The solutions to this aren’t easy. The reason it’s not been solved is that it’s not a technical problem. To know whether you should trust a connection to a server, you have to take into account three things: Is the company trustworthy? Are the admins competent? Is this who it says it is?

Is the company trustworthy? can’t be answered technically: we only know through prior transactions and through word of mouth. This can be subverted with PR campaigns, too, and slander.

Are the admins competent? is nearly impossible to guage without a longstanding relationship. Some companies you may never know. In fact, it’s easier to find a trustworthy small company than a large one on this basis.

Is this who it says it is? is subject to all sorts of attacks: A stolen certificate allows one to impersonate the server. Tricks with character sets can trick one into thinking that “Pаypal” is actually “Paypal” and similar. And if the certificate authority is broken into, You can’t even meaningfully check the digital signature there either.

After I started writing it, I found a similar rant by Bruce Schneier.

It’s conversations like this one on Aspect-oriented programming in Ruby that make me a true geek who doesn’t sleep enough.

I’ve known Jess six years. Naela six and a half. Robyn seven. Tessa, five and a half. Dawn, six. Nick, seven. Julia, seven. Max, seven. Joey, six. Wow.

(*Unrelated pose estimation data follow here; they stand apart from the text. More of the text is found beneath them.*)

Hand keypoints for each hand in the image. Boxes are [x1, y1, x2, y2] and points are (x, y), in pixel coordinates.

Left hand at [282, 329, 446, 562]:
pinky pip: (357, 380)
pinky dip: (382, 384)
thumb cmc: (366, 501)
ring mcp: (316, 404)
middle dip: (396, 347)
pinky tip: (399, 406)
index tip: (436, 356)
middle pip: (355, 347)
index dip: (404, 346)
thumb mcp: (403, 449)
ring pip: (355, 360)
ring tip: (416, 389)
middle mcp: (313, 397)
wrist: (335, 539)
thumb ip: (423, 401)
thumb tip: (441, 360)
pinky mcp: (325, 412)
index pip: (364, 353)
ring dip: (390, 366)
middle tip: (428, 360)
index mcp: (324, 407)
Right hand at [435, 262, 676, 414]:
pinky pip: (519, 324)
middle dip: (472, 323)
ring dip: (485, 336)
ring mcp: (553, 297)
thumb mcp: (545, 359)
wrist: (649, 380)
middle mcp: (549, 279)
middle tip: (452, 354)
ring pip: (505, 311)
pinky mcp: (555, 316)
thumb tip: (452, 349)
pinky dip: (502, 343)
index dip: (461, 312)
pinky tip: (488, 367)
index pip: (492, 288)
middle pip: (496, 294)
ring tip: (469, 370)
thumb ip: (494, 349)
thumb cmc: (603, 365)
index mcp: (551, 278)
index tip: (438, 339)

From the gosh-that’s-pretty department, GNUStep Theme Mockup.

GNOME usability issues:

• Ambiguity between notification-area icons, launcher applets, task-switcher buttons (if enabled) is really bizarre
• Apps that hide to the notification area vs minimization.

And non-GNOME GTK apps:

• Inconsistent use of Control-W as close window.
• Some still have Control-Q to close all windows, often without warning.

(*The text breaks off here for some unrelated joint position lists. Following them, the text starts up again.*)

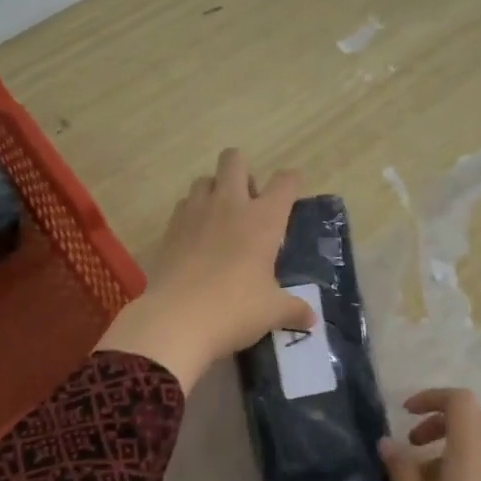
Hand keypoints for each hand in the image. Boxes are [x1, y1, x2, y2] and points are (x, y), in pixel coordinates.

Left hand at [95, 149, 314, 391]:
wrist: (175, 320)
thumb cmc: (234, 310)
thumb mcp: (272, 312)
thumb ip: (293, 310)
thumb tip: (311, 320)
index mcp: (262, 219)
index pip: (284, 182)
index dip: (290, 183)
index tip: (290, 196)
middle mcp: (229, 205)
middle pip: (234, 160)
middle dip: (242, 171)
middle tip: (248, 203)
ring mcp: (195, 213)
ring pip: (204, 179)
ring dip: (214, 190)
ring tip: (220, 218)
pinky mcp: (169, 228)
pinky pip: (183, 205)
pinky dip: (191, 213)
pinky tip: (196, 238)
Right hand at [380, 389, 480, 480]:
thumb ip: (401, 475)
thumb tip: (388, 443)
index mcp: (470, 461)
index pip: (461, 402)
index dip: (432, 397)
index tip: (404, 415)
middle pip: (474, 419)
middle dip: (439, 420)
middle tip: (410, 442)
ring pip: (479, 445)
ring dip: (447, 446)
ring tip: (416, 478)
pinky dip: (458, 467)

I discovered a nice little trick for GNOME users running GStreamer apps. You can play sound across the net from any GST app, like so:

Open gstreamer-preferences, and set the sound output to the “Custom” option. Put in the text entry underneath esdsink host=1.2.3.4 where 1.2.3.4 is the IP address of where you want the sound to go.

On the destination host, make sure ESD is running with the options -public -tcp.

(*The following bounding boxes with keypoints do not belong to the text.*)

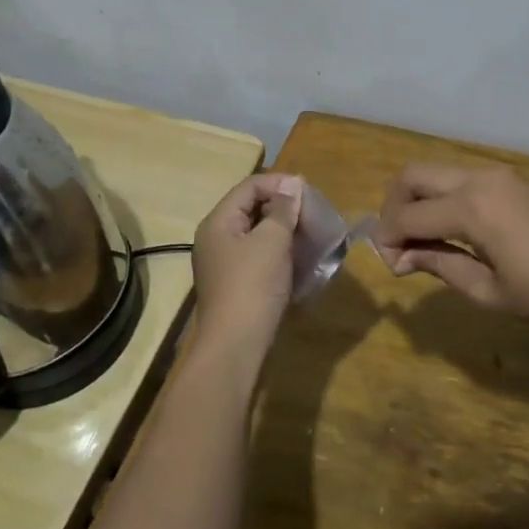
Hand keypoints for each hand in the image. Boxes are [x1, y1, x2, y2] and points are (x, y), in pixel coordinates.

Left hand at [190, 172, 303, 351]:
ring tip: (310, 232)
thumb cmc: (253, 285)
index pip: (249, 186)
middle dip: (282, 206)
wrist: (235, 345)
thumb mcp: (272, 241)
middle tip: (312, 211)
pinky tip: (299, 257)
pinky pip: (258, 255)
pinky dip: (278, 251)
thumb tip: (292, 186)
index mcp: (218, 222)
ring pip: (256, 233)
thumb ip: (283, 210)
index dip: (279, 183)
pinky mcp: (235, 284)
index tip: (308, 191)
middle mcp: (216, 238)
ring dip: (283, 229)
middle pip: (251, 208)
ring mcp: (224, 263)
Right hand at [373, 164, 528, 340]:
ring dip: (418, 200)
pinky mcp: (514, 181)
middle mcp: (479, 179)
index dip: (387, 239)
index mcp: (471, 208)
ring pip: (437, 173)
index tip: (389, 267)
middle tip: (397, 245)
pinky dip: (443, 198)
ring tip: (423, 243)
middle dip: (393, 207)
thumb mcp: (490, 292)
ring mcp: (500, 176)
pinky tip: (452, 233)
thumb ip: (440, 265)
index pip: (407, 215)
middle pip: (413, 175)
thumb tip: (401, 257)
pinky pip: (462, 180)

I’m pondering coming out to a group of more-or-less coworkers. I’m not sure I want to (they think I’m female (Yay that!)) … and they only know me online, so in some ways, I’m exactly where I want to be.

Not sure what to do.

Yesterday, Susan at the pet store said that I should write technology articles for the local papers. She’s one of these people who avoids turning on her computer due to lack of understanding. I like the idea.

I woke up at 7:40 from a dream where I was late to work, had left my cell phone (and alarm clock) at work, missing two important appointments. A very unusual way for me to start the day.

Read the news, realized I had a conference call at 9. Which was a no-show. Got breakfast at 10:30, and the radio played TMBG and the Indigo Girls while I ate.

I’m listening to an old mix that Robyn gave me right now. “I’ll Be That Girl” is such a button-pushy song for me. I ate burritos with sour cream and avocado and barley and tomatillo salsa in them, just like I did living there. I’d love nothing more than a mug of tea and to go wander to the park with Robyn and talk.

I spent a half hour extolling the virtues of Orson Scott Card’s work to an avid non-reader of fiction. Life is fun.